İçinizi Isıtan Sıcaklık & Şömine

Havalar iyiden iyiye soğumaya başlayınca, parklarda, bahçelerde geçirilen dinlenme zamanları azalır. Özellikler evler ve dört duvara bir çatıya sahip her tür kapalı alan, zaman geçirmek için

en ideal yerler olmaya başlar. Bu iç mekanları çekici kılansa, soğuk havaya, yağmura, kara inat sundukları sıcacık ve huzurlu ortamdır... O sıcak ortamın en romantik öğesi ise şöminelerdir.

Şöminelerin tarihi, neredeyse ateşin bulunmasıyla eş zamanlıdır. Eski çağlardan bu yana kullanılan şöminelerin ilk tipleri, yerlere kazılan çukurlar biçiminde yapılmış, bu tip ısıtma sistemleri yüzyıllar boyunca kullanılmıştır. 17. yüzyılda ise İngiltere kraliyet

ailesinden II. Charles'in yeğeni Prens Ruppert tarafından önemli bir adım atılmış. Ruppert şömineler için bugünkü baca sistemini geliştirmiş. Bu şekilde bir devrim yaşayan şömineler, uzun kış gecelerinin, uzayıp giden sohbetlerin, sıcak anıların vazgeçilmez huzuru haline gelmiştir.

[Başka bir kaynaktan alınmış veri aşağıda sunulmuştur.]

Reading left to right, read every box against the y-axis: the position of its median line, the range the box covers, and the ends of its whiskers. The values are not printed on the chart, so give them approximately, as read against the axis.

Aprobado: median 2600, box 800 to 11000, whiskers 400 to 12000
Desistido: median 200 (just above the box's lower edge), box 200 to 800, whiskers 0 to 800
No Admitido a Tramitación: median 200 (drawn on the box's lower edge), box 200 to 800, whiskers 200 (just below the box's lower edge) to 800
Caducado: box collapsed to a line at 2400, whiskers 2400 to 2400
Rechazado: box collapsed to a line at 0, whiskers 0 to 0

Bugün şömineler ortamı ısıtmak için kullanılan bir araç olmanın ötesinde, kullanıldığı mekanın önemli bir mimari ve dekoratif öğesi haline geldi. Eskisinden çok daha fazla şömine çeşidi var. Elektriklisi, doğalgazlısı bir yana, şömine denince akla ilk gelen, elbette içinde odun yakılan, etrafı kiremitlerle örülmüş ve herkesi başına toplayan o geleneksel şöminelerdir.

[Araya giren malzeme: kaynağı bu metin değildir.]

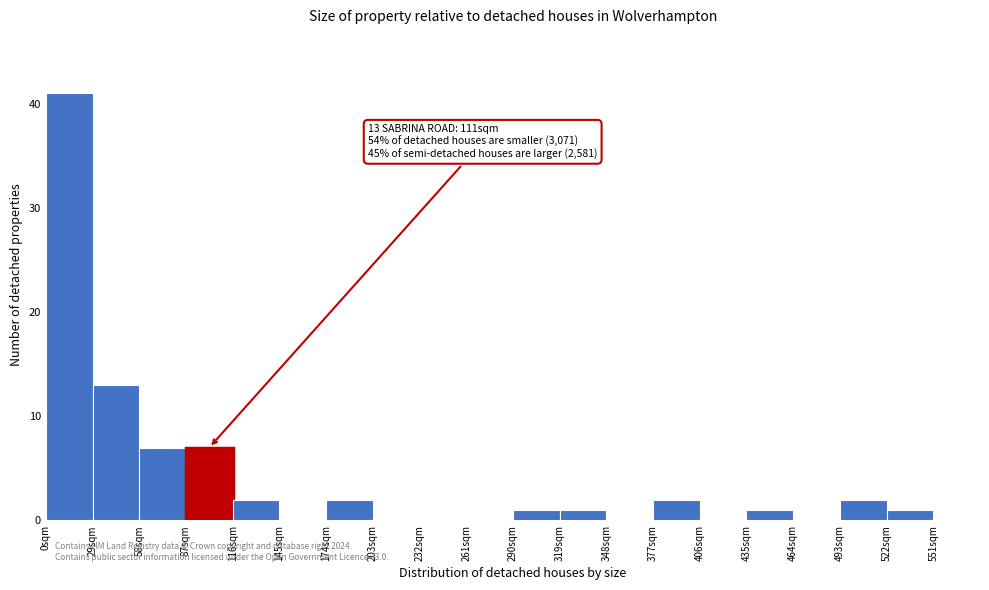

Which range on the x-axis has the tallest bar?

0 to 29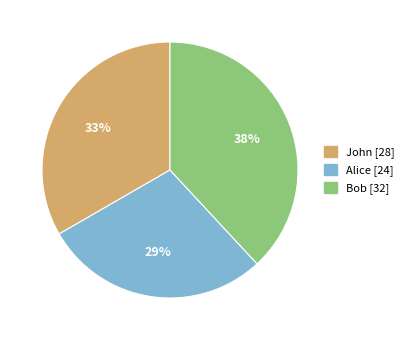

Which category has the smallest portion of the pie?

Alice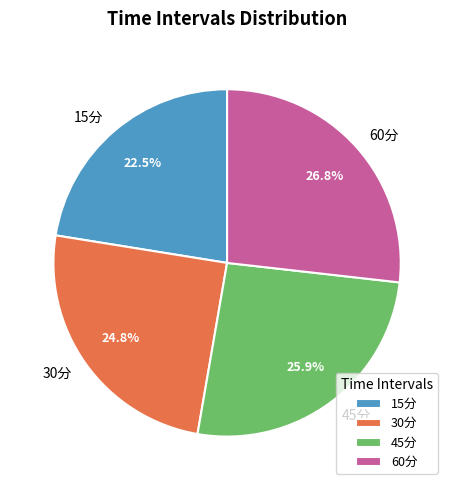

Do 60分 and 45分 together represent more than half of the pie?

Yes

Modern yaşamın sıkıştırılmış ev biçimlerinde ilk feda edilen şey, geleneksel şömineler oldu. Bu nedenle bugün birçoğumuz için şömine nostaljiyle eş anlamlı hale geldi. Bir restoranda, dağ otelinde, ya da belki bir ev ziyaretinde şömineye rastlarsak mutlu olup, hemen onun yanbaşına oturmak için fırsat kolluyoruz. Çünkü ortamı ısıtma işlevi bir yana, şöminenin içinde yanan ateşi izlemek, çatırdayan odun sesini dinlemek bile insana tarifsiz bir huzur verir. Usul usul yanan ateşin yanında kitap okumak, uykuya dalmak, güzel bir müzik dinlemek gibisi yok.

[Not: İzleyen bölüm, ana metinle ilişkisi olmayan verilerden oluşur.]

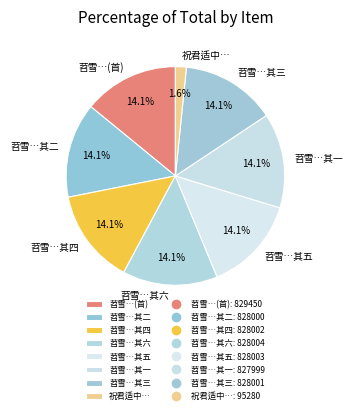

Is the sum of 苕雪…其六 and 苕雪…其三 greater than half?

No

Evinizde bir şömine varsa, gerçekten çok şanslısınız. Evinizde şömine yoksa da, en azından bir emeklilik hayali olarak, yazlık, köy ya da dağ evinizde ona bir yer ayırabilirsiniz. O halde, şimdiden düşünmeye başlamakta fayda var. Çünkü bir şöminenin nasıl yapılacağı, ölçülerinin ne olacağı, baca tipi ve en önemlisi de çerçevesinde kullanılacak mermer, taş ya da kiremitten içindeki ateş tuğlasına kadar kullanılacak her malzeme çok büyük bir öneme sahip.

Şimdi koltuğunuza yaslanın, yanan şöminenin ateşini, kulağınıza Chopin'in romantik melodileri çalınsın... Ve şöminenizi hayal edin.

Gelişen teknoloji ve değişen yaşam alanları ile şömineler artık çok farklı görünümlerde olabiliyor. Hayatımızdaki her şey gibi onlar da artık birer tasarım ürünü aslında. Yakıt olarak doğalgaz, elektrik, bioethanol gibi maddeler kullanılanlar bir yana, odun şömineleri dahi artık yatay ya da dikey formda, camlı, açık veya kapalı sistem gibi birçok farklı seçenekte piyasaya sürülüyor. Seçmesi size kalmış. Modern mi, klasik mi, yoksa rustik tarza mı yakın hissediyorsunuz kendinizi? Mermerin soğuk ama asil duruşu mu, tuğlanın samimiyeti mi, yoksa taşın zarafeti mi sizi cezbediyor?

sizin hayalinizde ki hangisi? Hangisi karşısında huzur buluyorsunuz düşlerinizde?